Assignment: Once you find a line containing the word "para" in the entries below, copy it.

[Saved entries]
---*---

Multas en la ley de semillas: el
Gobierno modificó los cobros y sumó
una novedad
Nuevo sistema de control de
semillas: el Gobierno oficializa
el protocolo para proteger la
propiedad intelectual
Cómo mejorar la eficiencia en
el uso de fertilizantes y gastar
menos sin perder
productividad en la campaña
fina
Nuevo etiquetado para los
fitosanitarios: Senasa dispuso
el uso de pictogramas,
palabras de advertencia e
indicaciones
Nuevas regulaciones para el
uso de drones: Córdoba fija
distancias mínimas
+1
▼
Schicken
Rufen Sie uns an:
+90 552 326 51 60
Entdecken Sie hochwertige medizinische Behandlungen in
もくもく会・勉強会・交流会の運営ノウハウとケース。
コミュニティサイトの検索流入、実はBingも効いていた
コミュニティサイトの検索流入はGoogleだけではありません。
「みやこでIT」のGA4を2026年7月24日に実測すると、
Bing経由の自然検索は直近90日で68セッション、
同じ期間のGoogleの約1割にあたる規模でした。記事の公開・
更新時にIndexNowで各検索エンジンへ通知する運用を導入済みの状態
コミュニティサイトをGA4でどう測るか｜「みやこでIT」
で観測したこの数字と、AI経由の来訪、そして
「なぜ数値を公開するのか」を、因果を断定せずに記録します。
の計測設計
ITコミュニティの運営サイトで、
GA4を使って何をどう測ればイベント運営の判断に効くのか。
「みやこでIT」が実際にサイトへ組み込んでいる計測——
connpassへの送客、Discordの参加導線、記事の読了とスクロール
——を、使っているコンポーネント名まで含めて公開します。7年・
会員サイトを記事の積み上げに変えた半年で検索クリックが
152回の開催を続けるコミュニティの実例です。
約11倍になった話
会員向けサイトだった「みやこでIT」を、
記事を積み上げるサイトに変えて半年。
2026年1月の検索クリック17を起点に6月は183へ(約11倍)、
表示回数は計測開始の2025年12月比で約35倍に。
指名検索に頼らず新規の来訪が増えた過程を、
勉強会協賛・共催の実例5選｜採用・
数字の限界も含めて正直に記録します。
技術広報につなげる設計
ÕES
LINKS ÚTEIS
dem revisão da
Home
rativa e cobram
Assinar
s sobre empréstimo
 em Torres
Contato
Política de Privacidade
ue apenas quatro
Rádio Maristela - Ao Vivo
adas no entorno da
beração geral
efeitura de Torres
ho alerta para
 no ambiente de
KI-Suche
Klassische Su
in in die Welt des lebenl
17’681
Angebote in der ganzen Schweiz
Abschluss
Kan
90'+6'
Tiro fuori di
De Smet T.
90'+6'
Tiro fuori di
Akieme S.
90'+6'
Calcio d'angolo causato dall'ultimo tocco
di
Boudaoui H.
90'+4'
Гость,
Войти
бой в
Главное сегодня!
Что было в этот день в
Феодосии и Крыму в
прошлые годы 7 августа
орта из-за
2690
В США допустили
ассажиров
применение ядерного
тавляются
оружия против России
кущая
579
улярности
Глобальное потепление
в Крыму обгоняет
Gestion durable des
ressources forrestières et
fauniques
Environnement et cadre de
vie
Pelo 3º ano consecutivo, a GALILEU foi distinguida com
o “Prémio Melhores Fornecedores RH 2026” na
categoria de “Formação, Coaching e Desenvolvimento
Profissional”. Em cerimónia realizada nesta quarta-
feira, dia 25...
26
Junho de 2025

---*---

Answer box:
el protocolo para proteger la
Nuevo etiquetado para los
Nuevas regulaciones para el
ho alerta para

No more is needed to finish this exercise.